The number of players is important for the near future of a game, if it’s still worth it to further support it with updates etc. games that barely anyone plays end up with no support etc.
As I already said, in my opinion the number has increased, it didn’t decrease.
I got a good example, check out Cyberpunk 2077 it’s a singleplayer game only and is DRM free etc. but it still has 40K+ active players and the game is already almost 4 years old.
That game is really popular, I will do another playthrough after I bought a RTX 5080 or 5090, I am still not sure wich one I will buy. The 5090 is sooooo power hungry, I probably buy a 5080.
I use the “Augmented Steam” browser extension and can only recommend it to others. And yes I don’t use Google or DuckDuckGo anymore, Brave is the best browser and search engine.

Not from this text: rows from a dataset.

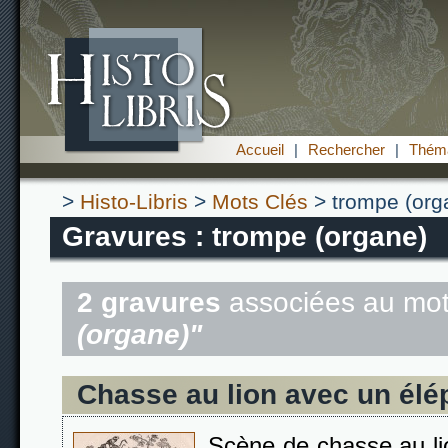
Accueil
|
Rechercher
|
Théma
>
Histo-Libris
>
Mots Clés
> trompe (org
Gravures : trompe (organe)
2 gravures
associées au mot
(organe)"
Chasse au lion avec un élé
Scène de chasse au li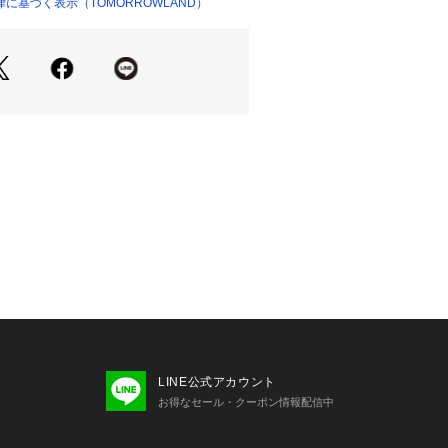
に基づく表示（TOMORROWLAND）
基準が異なり、デザインや素材、ブラ
があります。
な目安としてご利用ください。
商品単体または素材アップ画像をご確
商品単体または素材アップ画像をご確
せの際は、下記の商品番号をお申し付
-01036
破損につきましては商品に不良が無い
せていただいております。
LINE公式アカウント
お得なセール・クーポン情報配信中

The active player count has a literally game-changing effect on community-dependent games:
• If we want to race online, it’s better when there are more players to race with instead of empty lobbies.

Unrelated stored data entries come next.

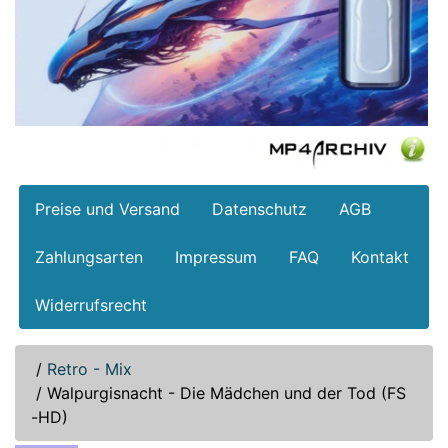
Preise und Versand
Datenschutz
AGB
Zahlungsarten
Impressum
FAQ
Kontakt
Widerrufsrecht
/
Retro - Mix
/
Walpurgisnacht - Die Mädchen und der Tod (FS
-HD)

• If we want to climb leaderboards, it’s better when those leaderboards have lots of entries instead of no competition to gauge our performance against.
• If we want to share & download tunes & liveries, it’s better when there are more players creating & sharing instead of a ghost town.
• If we want to organize events, it’s better when there are more players to participate.
…etc.
This game has nowhere near enough single-player content to keep people engaged for long, which further increases the game’s dependence on community (the active player count).
I don’t know how they ever expected/hoped to keep many players engaged for long when they gutted so many community-based features (auction house, storefronts, gifting, overall leaderboards, clubs, Searchable public custom lobbies, etc.) from a game that also has so little single-player material.
I’d like to offer another angle. What about tweaks to the most popular series (say TC, GT and NASCAR) with EVO packages just like in real life? It could help dissipate some of the familiarity over time that leads some people away maybe.
So I’m talking about “dead” as in boring and repetitive, not unpopular among players (even though I think online lobbies are smaller than they used to be).
It’s clear that doing nothing more than the planned updates will not bring a significant amount of “new blood”, even among OG players who left.